• EXERCISE DESCRIPTION: I need the number of lines in the data that include "portfolio"; reply with that number alone.

(Beginning of EXTRACTED ENTRIES)

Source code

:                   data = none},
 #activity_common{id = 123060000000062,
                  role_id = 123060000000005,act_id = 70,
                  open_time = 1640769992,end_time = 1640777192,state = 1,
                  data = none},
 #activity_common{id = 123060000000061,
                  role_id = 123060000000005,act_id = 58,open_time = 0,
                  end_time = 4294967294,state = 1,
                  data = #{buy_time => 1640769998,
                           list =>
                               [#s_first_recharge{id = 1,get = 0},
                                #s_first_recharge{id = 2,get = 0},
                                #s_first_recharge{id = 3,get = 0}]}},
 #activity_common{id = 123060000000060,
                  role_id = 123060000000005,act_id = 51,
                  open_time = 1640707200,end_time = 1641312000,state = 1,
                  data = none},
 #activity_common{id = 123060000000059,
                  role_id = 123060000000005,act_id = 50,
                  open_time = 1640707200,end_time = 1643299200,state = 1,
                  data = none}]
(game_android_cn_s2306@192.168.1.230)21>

(End of EXTRACTED ENTRIES)
(Beginning of EXTRACTED ENTRIES)

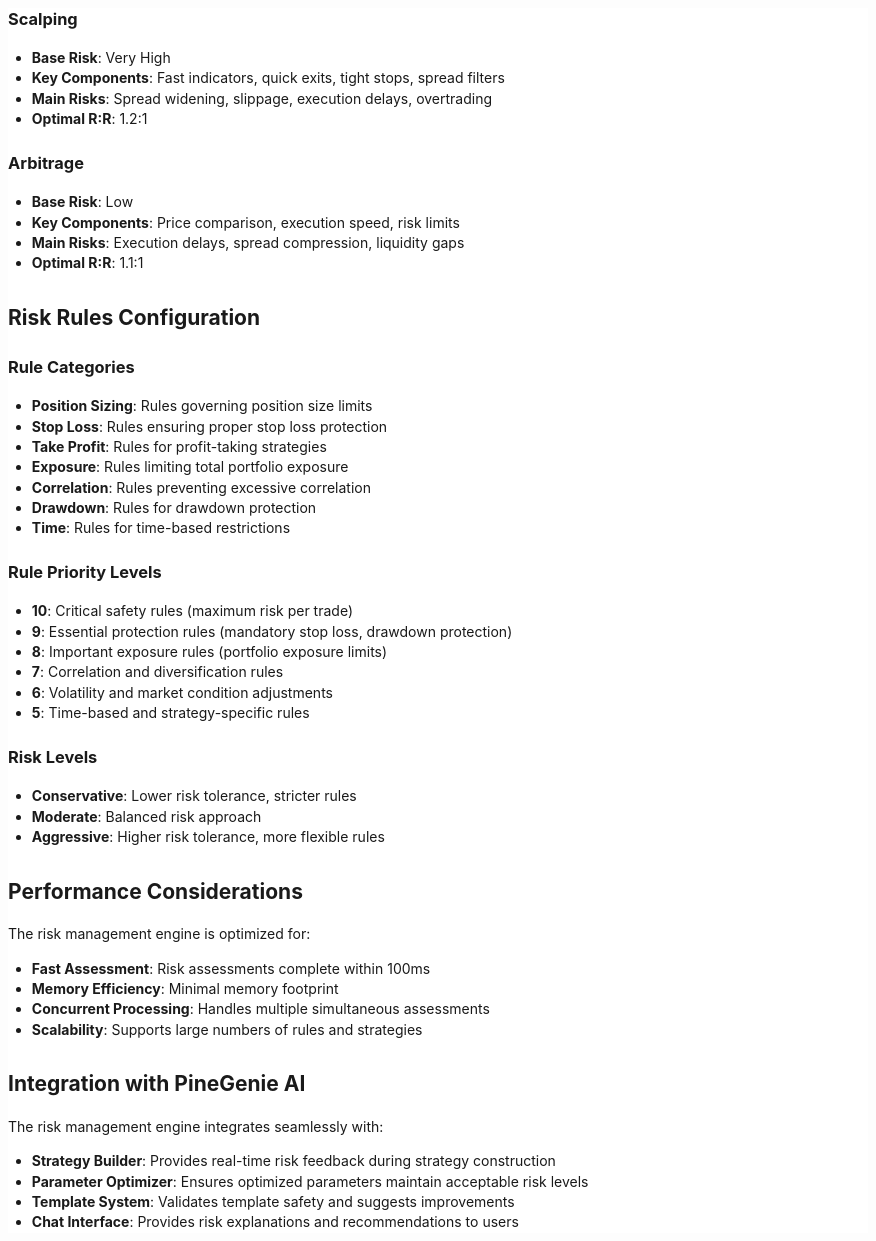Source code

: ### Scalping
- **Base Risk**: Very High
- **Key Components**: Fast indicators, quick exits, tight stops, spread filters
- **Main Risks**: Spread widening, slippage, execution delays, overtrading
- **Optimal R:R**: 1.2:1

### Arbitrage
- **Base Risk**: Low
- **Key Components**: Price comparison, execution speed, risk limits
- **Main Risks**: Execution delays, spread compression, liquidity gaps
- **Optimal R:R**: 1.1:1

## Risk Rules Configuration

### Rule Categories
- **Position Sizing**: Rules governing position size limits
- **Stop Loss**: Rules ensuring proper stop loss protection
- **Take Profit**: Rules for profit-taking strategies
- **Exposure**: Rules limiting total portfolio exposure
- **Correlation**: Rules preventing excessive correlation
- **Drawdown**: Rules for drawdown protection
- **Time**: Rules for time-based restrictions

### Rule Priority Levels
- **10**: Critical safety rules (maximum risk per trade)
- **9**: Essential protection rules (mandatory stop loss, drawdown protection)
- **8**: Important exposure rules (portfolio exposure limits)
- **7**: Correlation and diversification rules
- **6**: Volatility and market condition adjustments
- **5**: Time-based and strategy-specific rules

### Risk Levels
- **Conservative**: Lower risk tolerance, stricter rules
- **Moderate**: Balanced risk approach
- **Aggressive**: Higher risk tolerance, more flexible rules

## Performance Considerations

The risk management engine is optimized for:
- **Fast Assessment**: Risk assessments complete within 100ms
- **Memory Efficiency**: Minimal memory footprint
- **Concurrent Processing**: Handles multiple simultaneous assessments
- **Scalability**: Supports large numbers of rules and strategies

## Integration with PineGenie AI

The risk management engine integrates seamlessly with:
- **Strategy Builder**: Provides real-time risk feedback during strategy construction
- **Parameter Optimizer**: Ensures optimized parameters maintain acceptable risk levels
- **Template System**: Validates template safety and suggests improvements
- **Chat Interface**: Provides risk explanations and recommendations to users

(End of EXTRACTED ENTRIES)

• RESPONSE TO THE EXERCISE: 2